Тай с Себастьяном поглядели друг на друга, снова на Мышонка.

— Характер, — произнес Катин в диктофон, — наиболее ярко проявляется в действии. Мышонок отступил от окна, описал резкий круг и еще круг. Из выражения его лица я могу заключить, что он размышляет насчет моего удивления стремительностью его действий и в то же время хочет знать, удовлетворен ли я сделанным. Он уронил руки, дыша немного тяжело, и просунул согнутые пальцы в…

— …эй, — сказал Мышонок, сунув согнутые большие пальцы в карман брюк, — я просто махнул рукой. Дыхание, пальцы, это не входит… Черт возьми!

— Мышонок разогнул пальцы, нервно сжал кулаки и воскликнул: «Черт возьми» — и расстроенный ушел. Существует три типа действий: целенаправленные, вошедшие в привычку и бесцельные. Люди, для того чтобы быть непосредственными и понятыми, — должны использовать все три типа, — Катин взглянул вперед.

Капитан смотрел сквозь гнутую панель, поддерживающую крышу. Его взгляд был прикован к чахлому свету, пульсирующему, словно глазок в дверце гигантской топки. Свет был таким слабым, что он даже не щурил глаза.

— Я ошибся, — признался Катин в диктофон, — тем не менее. Зеркало, отражающее мое видение мира, поворачивается, и то, что сперва казалось бессмысленным, я вижу достаточное количество раз, чтобы признать привычкой. То, что я полагал привычкой, теперь кажется частью великого замысла. В то время как то, что я принимал первоначально за цель, превращается в бессмыслицу. Зеркало поворачивается снова и снова и показывает, что человек, который, как я думал, страстно идет к своей цели, превратил свою страсть в привычку. Его привычки в высшей степени бессмысленны, в то время как действия, которые я определил как бессмысленные, оказываются направленными к достижению демонической цели.

Желтые глаза отпустили усталую звезду.
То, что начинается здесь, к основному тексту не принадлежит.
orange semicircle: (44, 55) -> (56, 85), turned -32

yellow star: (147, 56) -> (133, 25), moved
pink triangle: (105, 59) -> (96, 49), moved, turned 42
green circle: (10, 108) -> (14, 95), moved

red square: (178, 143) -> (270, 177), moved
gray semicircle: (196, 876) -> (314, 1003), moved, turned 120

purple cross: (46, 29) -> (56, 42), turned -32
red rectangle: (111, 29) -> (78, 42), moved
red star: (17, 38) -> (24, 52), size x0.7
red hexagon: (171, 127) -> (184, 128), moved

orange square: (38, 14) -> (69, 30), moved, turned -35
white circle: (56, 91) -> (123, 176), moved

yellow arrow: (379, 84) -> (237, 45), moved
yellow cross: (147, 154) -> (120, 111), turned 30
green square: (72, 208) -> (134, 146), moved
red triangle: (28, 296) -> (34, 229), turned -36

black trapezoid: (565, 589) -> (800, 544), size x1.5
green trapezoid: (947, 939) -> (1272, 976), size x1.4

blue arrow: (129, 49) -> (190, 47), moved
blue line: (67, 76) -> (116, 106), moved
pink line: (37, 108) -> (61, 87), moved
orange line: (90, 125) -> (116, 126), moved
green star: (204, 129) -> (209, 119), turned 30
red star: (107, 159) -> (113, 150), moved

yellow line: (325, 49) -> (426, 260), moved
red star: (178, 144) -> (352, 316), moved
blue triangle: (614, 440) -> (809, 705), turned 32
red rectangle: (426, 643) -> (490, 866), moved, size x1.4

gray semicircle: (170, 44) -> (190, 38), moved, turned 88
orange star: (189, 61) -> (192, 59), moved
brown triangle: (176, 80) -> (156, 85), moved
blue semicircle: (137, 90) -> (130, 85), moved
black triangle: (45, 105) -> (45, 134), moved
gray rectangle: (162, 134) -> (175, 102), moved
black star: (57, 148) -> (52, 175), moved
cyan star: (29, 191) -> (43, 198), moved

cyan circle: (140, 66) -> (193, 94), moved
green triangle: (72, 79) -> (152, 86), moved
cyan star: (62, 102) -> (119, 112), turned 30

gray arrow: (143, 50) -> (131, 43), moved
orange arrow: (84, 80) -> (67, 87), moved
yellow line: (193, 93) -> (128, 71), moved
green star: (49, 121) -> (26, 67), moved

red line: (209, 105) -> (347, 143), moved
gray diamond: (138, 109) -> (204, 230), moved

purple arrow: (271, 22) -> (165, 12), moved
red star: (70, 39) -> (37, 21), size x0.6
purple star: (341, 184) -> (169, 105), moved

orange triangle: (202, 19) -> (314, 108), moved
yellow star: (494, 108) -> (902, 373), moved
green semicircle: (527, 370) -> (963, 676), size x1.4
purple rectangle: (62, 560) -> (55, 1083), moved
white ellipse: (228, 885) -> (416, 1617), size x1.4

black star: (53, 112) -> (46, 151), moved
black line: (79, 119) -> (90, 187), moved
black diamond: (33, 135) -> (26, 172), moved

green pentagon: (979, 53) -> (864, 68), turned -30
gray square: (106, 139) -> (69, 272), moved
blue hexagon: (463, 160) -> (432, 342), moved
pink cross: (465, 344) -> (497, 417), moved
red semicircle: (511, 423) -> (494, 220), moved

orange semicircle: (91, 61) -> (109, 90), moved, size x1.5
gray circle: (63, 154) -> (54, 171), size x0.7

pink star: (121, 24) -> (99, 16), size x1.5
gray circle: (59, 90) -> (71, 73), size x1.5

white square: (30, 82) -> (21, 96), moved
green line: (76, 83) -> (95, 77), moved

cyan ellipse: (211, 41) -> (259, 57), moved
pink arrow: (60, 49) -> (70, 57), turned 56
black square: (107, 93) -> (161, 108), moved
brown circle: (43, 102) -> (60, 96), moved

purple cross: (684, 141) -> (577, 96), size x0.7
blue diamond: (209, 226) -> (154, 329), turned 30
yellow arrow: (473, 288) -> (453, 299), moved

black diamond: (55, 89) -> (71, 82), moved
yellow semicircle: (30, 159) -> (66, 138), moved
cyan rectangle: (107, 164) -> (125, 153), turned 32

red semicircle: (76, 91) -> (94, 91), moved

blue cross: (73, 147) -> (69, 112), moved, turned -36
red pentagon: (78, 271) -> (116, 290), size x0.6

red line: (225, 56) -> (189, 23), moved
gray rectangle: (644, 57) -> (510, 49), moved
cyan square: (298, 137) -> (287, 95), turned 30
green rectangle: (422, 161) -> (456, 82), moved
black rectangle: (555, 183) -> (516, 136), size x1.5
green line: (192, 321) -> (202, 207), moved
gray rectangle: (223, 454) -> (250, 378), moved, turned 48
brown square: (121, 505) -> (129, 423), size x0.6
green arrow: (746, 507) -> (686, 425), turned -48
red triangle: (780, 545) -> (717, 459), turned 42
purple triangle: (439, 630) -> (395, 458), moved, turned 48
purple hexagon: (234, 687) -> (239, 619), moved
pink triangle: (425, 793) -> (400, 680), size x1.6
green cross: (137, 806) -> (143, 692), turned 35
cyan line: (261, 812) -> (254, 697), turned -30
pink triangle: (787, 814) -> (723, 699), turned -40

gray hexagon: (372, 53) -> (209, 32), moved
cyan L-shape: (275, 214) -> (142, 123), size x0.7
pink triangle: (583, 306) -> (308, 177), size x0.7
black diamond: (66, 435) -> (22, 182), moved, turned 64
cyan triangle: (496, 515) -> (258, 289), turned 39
Лицо Лока, взглянувшего на Мышонка, исказилось под шрамом в какой-то усмешке, которую Катин не понял.

Ярость, подумал Катин. Ярость. Он смеется. Но как можно отличить ярость от смеха на этом лице?

Но другие тоже смеялись.

— Что это за дым? — спросил Мышонок, обходя дымящуюся решетку в булыжной мостовой.

— Водосток, надо полагать, — сказал Лео. Рыбак поглядел на туман, поднимающийся вверх у столба, на котором висел яркий индукционно-флюоресцентный фонарь. У почвы пар скапливался и оседал, а около фонаря клубился и колыхался.